Panopticon also keeps search indexes in SQLite — full-text and semantic search over conversations and docs. Unlike pipeline state, a search index is legitimately a database’s job and persists as one. These indexes are rebuildable from the transcripts on disk, but they are a search feature, not part of the “pipeline is a cache” model.

The rules that keep this true

  • All state mutations go through the database API — never ad-hoc writes to scattered files. The database is the single write surface; the per-issue git record is its durable mirror. This is enforced mechanically by scripts/lint-state-writes.sh, which runs in npm run lint and CI.
  • Legacy continue/feedback/session writers are being routed to the record writer. A small set of pre-PAN-1919 writers (continue files, feedback files, session JSONL) remain while they are migrated; the guard allowlists them explicitly and fails on any new ad-hoc state write.
  • The database is reconstructable. A rebuild path walks every workspace + GitHub and repopulates the cache from scratch.
  • The few facts a workspace can’t derive — an agent’s chosen harness/model, pipeline verdicts, retry counters — live in the per-issue record committed to the feature branch, so they travel across machines and survive a database loss.

Why it matters

  • Recovery is trivial. Lost database, corrupted file, fresh machine — git clone, start Panopticon, and the board rebuilds.
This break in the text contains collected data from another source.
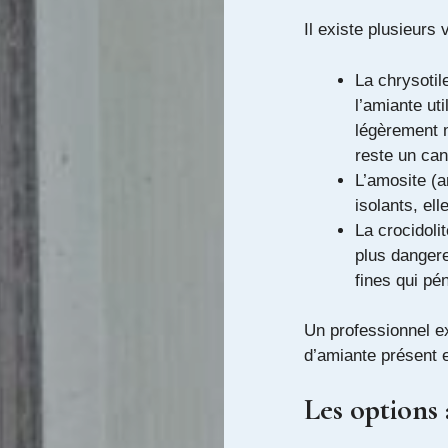
Il existe plusieurs 
La chrysotil
l’amiante ut
légèrement 
reste un ca
L’amosite (a
isolants, el
La crocidoli
plus dangere
fines qui pé
Un professionnel ex
d’amiante présent e
Les options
No backups to restore, no event logs to replay.
  • Work is portable. Because the durable record travels in git, another machine — or another engineer — can pull a branch and continue exactly where the last agent left off.
  • The system is simple to reason about. Every piece of state has a clear home: if it isn’t derivable from GitHub + the workspaces, it lives in the per-issue git record — never only in the local cache.